Extract: Begin
Colorectal cancer screening lower in adults with disabilities
Adults with certain disabilities are less likely to undergo recommended colorectal cancer screening compared with individuals without disabilities, according to the results of a 10-year study.
“Colorectal cancer is the second leading cause of cancer deaths in the U.S.,” Chelsea B. Deroche, PhD, assistant professor of biostatistics in the Missouri University Department of Health Management and Informatics and in the Biostatistics and Research Design Unit, said in a press release. “However, almost 60% of these deaths could be prevented if people ages 50 years or older received routine screenings. When studying adherence rates to recommended screenings, we found that individuals with blindness or low vision, an intellectual disability or a spinal cord injury are less likely to receive screenings than those without these disabilities.”
Chelsea B. Deroche
Deroche and colleagues sought to improve on previous studies of disparities in CRC screening among people with disabilities by using a statistical approach that accounts for the proportion of time individuals adhered to any combination of CRC screening recommendations.
They performed an observational study in which they reviewed South Carolina Medicaid and Medicare claims, state health plan and hospital discharge data spanning 2000-2009 to compare CRC adherence rates between individuals with the three aforementioned disabilities and those without disabilities. Adherence was defined as having undergone any one of the three preventive services at the appropriate interval recommended by the USPSTF: fecal occult blood test (FOBT) every year, sigmoidoscopy every 5 years plus an FOBT every 3 years, or a colonoscopy every 10 years.
Extract: End
## Directions
A) In the article on colorectal cancer screening, what reason does the quoted press release give for routine screening of people ages 50 or older?
B) Continue the article on colorectal cancer screening in adults with disabilities from where it stops.
Entries supplied: Begin
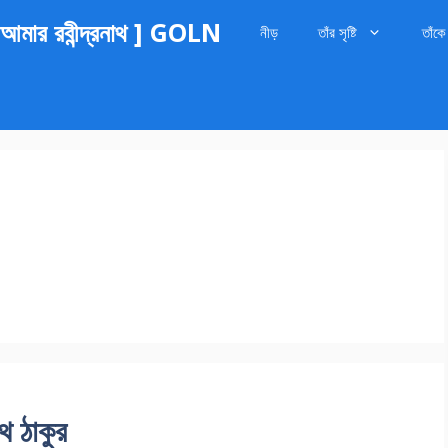
র রবীন্দ্রনাথ ] GOLN
নীড়
তাঁর সৃষ্টি
তাঁকে
াথ ঠাকুর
Entries supplied: End
## Answers provided
A) Colorectal cancer is the second leading cause of cancer deaths in the U.S., and almost 60% of these deaths could be prevented if people ages 50 or older received routine screenings.

B)
Individuals with all three of these disabilities showed significantly lower odds of adherence to CRC screening recommendations compared with the general population; about 34% of those with an intellectual disability (adjusted OR = 0.55; 95% CI, 0.52-0.59), 44% of those with spinal cord injury (aOR = 0.88; 95% CI, 0.82-0.95) and 46% of those with blindness or low vision (aOR = 0.88; 95% CI, 0.8-0.96) reported they adhered to changing recommendations over time and received routine screenings, compared with 48% of the general U.S. population without these disabilities.
“These individuals may not be routinely screened for colorectal cancer due to a lack of education and awareness, transportation challenges or other barriers,” Deroche said in the press release. “These findings support the need for increased awareness and targeted advocacy outreach efforts to both physicians and caregivers to ensure all individuals are screened appropriately.” – by Adam Leitenberger
Disclosures: The researchers report no relevant financial disclosures.